* Start DOCUMENT TEXT *
Younger players getting plenty of court time for Bucks

ST. FRANCIS, Wis. — Sitting in the cellar of the Eastern

Conference with a roster depleted by injuries, the Milwaukee Bucks have an eye

on the future. While nobody within the organization is giving up on this season

21 games in, youth is beginning to take precedence.

Whether due to injury or by choice, Bucks coach Larry Drew

has given many of the team’s young players a healthy share of minutes of late.

John Henson has taken over as Milwaukee’s starting center,

Khris Middleton is starting at small forward and rookies Giannis Antetokounmpo

and Nate Wolters are seeing time off the bench. Three of those players are 22

years old, while Antetokounmpo just turned 19.

“It’s unfortunate the situation is the way it is, but I

can’t think of a better way for a rookie to grow and learn than being out there

on the floor,” Drew said.

If the Bucks had their full roster, Drew would be faced with

numerous youth versus veteran decisions, but for now he only has to make that

call at point guard. Brandon Knight is starting at 22 years old, while the

backup decision comes down to 22-year-old rookie Nate Wolters and 32-year-old

Luke Ridnour.
* End DOCUMENT TEXT *
* Start DATASET EXCERPT *
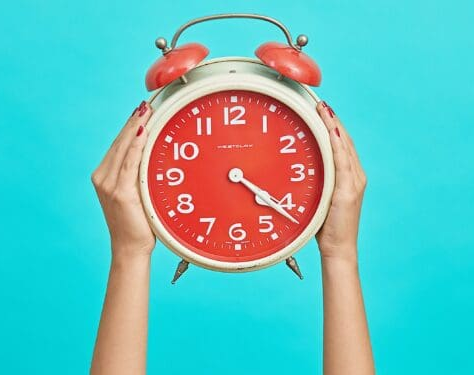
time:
* End DATASET EXCERPT *
» WHAT IS BEING ASKED
Copy out the Bucks young-players article in full, word for word.

» RESULT OF THIS TASK
Younger players getting plenty of court time for Bucks

ST. FRANCIS, Wis. — Sitting in the cellar of the Eastern

Conference with a roster depleted by injuries, the Milwaukee Bucks have an eye

on the future. While nobody within the organization is giving up on this season

21 games in, youth is beginning to take precedence.

Whether due to injury or by choice, Bucks coach Larry Drew

has given many of the team’s young players a healthy share of minutes of late.

John Henson has taken over as Milwaukee’s starting center,

Khris Middleton is starting at small forward and rookies Giannis Antetokounmpo

and Nate Wolters are seeing time off the bench. Three of those players are 22

years old, while Antetokounmpo just turned 19.

“It’s unfortunate the situation is the way it is, but I

can’t think of a better way for a rookie to grow and learn than being out there

on the floor,” Drew said.

If the Bucks had their full roster, Drew would be faced with

numerous youth versus veteran decisions, but for now he only has to make that

call at point guard. Brandon Knight is starting at 22 years old, while the

backup decision comes down to 22-year-old rookie Nate Wolters and 32-year-old

Luke Ridnour.